Part of it has to be that I like the call-in format. Like many of my ilk, I put Click and Clack of "Car Talk" at the pinnacle of radio call-in shows. No one touches the brothers. Just below that is Ira Flatow's "Science Friday," and then maybe Neal Conan's "Talk of the Nation." But once those three are out of the way, I turn to the sea of undifferentiated conservative talk radio. I don't do Imus. I eschew Howard Stern. Neither sports talk nor religious broadcasting ever pollutes the sanctum that is my car. When NPR fails, it is conservative talk for me.

I can't figure the attraction. I am not secretly sympathetic to the message, and listening to conservative talk doesn't seem to have affected my political beliefs. I'm as left-leaning as I was under those covers in high school. I don't for a moment think call-in radio improves my mind by presenting spirited political debate; today's conservative talkers have fewer actual callers and less dissent than those of years past. I do not see anything admirable in the question-and-answer tactic that the hosts use to beat down dissenting views. Yet, when I can't listen to "Science Friday" or "Talk of the Nation," I go straight to the wingnuts.
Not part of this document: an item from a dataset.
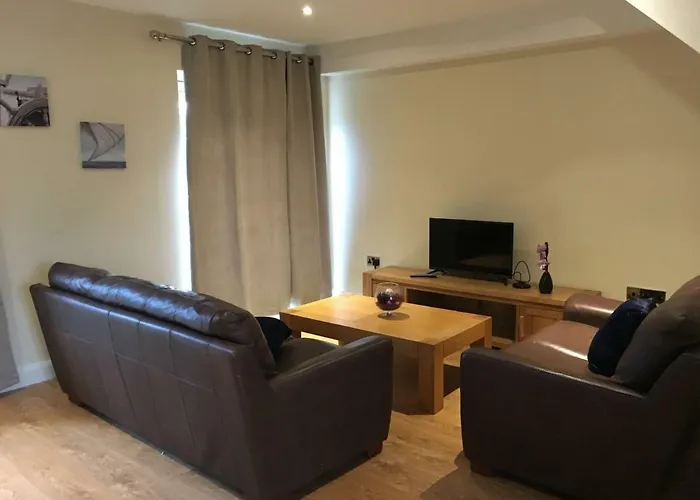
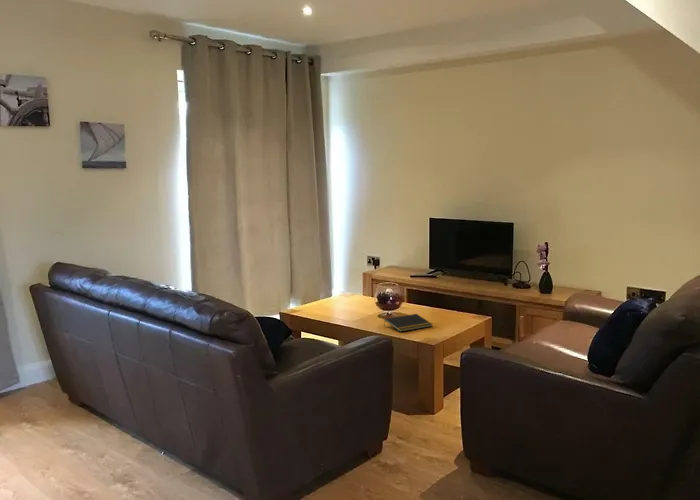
+ notepad [383,313,433,333]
When it comes to conservative talk, I am not a picky listener. I find the nearest right-wing talk station on the dial and listen to whomever is on. In the last few years, I have listened to Michael Savage, Dennis Prager, Hugh Hewitt, Michael Medved, Glenn Beck and our local talker here in the Northwest, Lars Larson. When, one day, my regular morning talker was replaced with Latin music -- because of a change of format at the station -- I found the next nearest conservative talk station and listened to whomever was behind the mic. I conclude that my attraction is to the form and not to a given personality.

When people ask why I listen I sometimes say that I am spying on the enemy so I will know better how to oppose them. I have also considered that I like deconstructing the arguments -- engaging in an internal political debate with the radio. Maybe I simply like seeing the never-ending parade of folly that is mankind. It could be any of those things or a combination of all of them.
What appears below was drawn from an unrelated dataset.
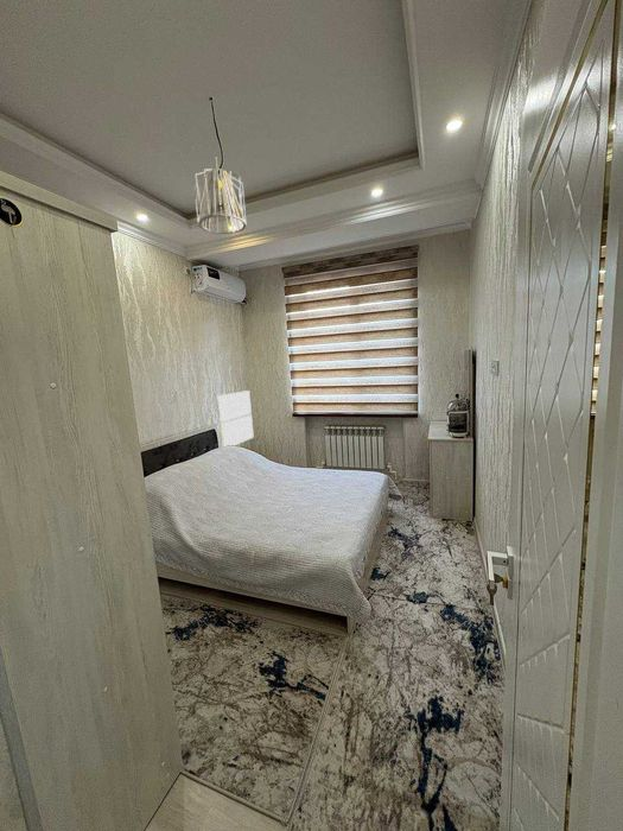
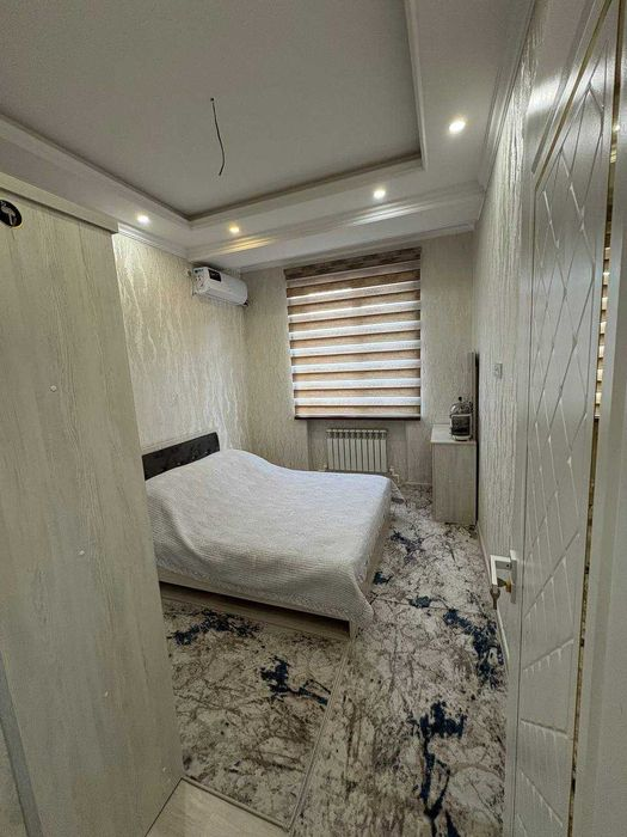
- pendant light [192,158,248,235]
- wall art [217,389,255,448]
I have never seen Glenn Beck's show on television, but I listen to him on the radio. (Like many people, the only place I listen to radio at all is in my car. My daily drive time is about half an hour.) When he's not going on about himself or people who have besmirched him -- which is a lot of the time -- I like Glenn Beck. His mixing of morning-zoo high jinks with conspiracy-laden apocalyptic politics tickles me. He reminds me of Jonathan Winters.

I have noticed one thing about conservative talkers. Glenn Beck and our local man, Lars Larson, have been in the radio business since they were young men. Neither is educated in anything other than broadcasting. Their lack of formal education often shows, but their entertainment skills and their ability to respond spontaneously to almost any situation make up for it. Like Oprah, the successful right-wing talkers seem to have been born for entertainment. I don't listen to radio in my car to educate myself; I listen to ease the drudgery of driving. Perhaps I don't care what's being said as long as it's on a subject I know something about, and presented in an interesting manner.

I wonder if Air America didn't fail because it depended too much on policy wonks and true believers. The right-wing talkers understand that there is a time-tested call-in format made up of on-air talent, inflammatory politics and careful call screening. The successful stations don't mess with it. They put their best talent behind the microphone, follow the format and sell special-edition gold coins like there is no tomorrow.

If I'm right about this, my addiction doesn't really have all that much to do with politics. I like politics, of course, but mostly I like hearing people talk. If I can't have the humorous humanity of Click and Clack, or the calm insight of Neal Conan, I go for people who are indignant, outraged, xenophobic and controlled by invisible forces. There is a never-ending supply of these folks on conservative talk radio, and even though their politics are not my own, I can't get over wanting to hear what they have to say.